PARIS — France's World War II archives have helped produce an unusual art book: a catalog of more than 1,000 paintings, tapestries and sculptures amassed by senior Nazi official Hermann Goering — many of them stolen from Jews deported to death camps.
It's an effort to remind modern readers of Nazi crimes, as the number of Holocaust survivors dwindles and European far right groups are stirring up nationalist sentiment. The publication Wednesday could also revive efforts to return artworks stolen by the Nazis to Jewish families.
"Artworks should never be quarry," French Foreign Minister Laurent Fabius wrote in a preface to the new book. "They constitute a common good of humanity. This truth is timeless; the publication of this work is an occasion to remember it."
A portrait by Goya and a landscape by Sisley are among 1,376 works by Italian, Dutch, French and German masters that adorned Goering's home in Carinhall near Berlin.
It also includes Goering's carefully maintained ledger, with handwritten comments about the quality of the work and notes from Nazi officials about where they were taken and when. The ledger was among documents seized by French forces from Germany at the end of the war, according to the French Foreign Ministry.

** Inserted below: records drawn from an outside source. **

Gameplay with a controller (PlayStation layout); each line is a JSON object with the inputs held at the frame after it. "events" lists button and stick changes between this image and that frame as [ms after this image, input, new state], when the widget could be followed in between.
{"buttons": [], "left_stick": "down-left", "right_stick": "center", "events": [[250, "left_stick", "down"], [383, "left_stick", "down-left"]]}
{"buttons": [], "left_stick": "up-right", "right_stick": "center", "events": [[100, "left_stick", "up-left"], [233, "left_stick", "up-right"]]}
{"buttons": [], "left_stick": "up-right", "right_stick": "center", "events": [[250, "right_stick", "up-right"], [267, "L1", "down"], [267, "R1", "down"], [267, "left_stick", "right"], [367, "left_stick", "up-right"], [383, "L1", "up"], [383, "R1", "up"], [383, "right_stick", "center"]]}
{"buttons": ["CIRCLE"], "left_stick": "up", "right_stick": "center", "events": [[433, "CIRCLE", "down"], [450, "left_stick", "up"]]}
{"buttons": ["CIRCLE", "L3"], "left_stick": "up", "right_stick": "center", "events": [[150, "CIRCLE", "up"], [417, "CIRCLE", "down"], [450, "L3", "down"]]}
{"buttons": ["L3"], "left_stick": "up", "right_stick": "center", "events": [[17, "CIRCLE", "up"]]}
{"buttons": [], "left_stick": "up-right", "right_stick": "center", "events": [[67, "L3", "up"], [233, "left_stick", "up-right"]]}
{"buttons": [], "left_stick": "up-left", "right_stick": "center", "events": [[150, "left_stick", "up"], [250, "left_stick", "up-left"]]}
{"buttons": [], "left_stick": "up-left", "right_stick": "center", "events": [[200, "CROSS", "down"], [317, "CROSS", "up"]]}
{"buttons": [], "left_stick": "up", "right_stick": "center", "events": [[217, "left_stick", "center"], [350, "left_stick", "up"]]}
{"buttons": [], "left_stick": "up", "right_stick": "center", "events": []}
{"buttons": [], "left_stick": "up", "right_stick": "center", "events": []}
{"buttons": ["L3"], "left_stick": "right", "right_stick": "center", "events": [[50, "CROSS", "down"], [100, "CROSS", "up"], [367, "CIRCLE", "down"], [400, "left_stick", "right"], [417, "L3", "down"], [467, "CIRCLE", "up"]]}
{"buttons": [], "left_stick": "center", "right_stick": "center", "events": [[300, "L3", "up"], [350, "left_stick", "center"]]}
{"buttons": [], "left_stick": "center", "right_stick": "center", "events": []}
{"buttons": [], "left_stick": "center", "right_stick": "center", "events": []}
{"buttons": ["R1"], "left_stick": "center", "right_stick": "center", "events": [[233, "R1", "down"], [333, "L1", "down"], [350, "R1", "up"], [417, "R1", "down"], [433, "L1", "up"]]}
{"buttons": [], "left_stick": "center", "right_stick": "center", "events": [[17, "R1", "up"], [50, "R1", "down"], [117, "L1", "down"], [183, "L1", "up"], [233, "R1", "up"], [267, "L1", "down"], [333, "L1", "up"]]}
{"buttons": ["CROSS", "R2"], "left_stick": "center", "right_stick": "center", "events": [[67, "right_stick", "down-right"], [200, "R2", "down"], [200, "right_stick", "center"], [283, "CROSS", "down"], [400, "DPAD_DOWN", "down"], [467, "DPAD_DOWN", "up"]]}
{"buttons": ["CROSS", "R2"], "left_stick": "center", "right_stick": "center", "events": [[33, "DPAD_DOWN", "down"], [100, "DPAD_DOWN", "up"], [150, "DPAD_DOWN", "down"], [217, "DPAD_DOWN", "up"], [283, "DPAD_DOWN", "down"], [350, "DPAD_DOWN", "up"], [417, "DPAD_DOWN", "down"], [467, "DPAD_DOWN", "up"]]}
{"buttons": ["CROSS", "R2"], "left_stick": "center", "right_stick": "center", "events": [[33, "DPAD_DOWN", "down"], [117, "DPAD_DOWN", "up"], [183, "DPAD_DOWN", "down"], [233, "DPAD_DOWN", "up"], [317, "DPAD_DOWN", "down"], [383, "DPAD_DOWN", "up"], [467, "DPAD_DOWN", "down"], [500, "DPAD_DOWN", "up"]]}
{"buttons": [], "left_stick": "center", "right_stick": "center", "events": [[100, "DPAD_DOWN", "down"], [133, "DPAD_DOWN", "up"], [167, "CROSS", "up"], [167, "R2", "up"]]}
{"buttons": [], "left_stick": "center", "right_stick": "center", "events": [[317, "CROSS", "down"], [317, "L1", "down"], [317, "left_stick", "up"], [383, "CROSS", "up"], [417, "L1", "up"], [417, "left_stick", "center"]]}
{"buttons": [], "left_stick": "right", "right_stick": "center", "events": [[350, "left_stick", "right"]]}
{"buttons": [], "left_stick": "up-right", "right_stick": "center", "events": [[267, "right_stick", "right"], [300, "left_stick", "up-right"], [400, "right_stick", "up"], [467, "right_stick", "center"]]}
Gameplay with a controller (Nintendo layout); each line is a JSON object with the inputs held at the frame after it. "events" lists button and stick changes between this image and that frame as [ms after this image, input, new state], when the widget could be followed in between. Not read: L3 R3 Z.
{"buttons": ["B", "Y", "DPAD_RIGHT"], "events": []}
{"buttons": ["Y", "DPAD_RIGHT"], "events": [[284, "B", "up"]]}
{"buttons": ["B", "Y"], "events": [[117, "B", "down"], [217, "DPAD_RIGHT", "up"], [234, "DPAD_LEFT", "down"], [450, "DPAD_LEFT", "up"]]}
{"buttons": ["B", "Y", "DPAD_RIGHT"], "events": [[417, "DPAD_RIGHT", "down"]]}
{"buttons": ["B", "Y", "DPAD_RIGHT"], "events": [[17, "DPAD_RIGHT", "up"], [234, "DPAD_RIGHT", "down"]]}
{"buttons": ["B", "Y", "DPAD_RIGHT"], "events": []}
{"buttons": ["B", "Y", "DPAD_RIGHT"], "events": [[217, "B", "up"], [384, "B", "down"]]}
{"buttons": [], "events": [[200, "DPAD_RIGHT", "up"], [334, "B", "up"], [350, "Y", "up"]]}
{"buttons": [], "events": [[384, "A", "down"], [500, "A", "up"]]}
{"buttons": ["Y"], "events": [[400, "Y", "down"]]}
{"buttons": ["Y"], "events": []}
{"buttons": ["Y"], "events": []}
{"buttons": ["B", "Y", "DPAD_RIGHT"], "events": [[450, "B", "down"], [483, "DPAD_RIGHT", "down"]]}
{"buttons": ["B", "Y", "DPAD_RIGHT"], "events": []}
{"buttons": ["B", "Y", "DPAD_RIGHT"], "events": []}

With guidance from art historians, Goering gathered a museum-worthy collection spanning leading genres of western European art. He repeatedly visited occupied Paris, a prominent global art market, during the war.
At the end of the war, some of the works were found by American troops, and the French government worked to recover artworks pillaged from France. Many works were restored to Jewish families, but others remain in government collections, their original owners never found.
Historian Jean-Marc Dreyfus, who compiled the catalog, is now resuscitating efforts to restore spoliated artworks to their owners.
Fabius described the collection as "an odious hunting trophy."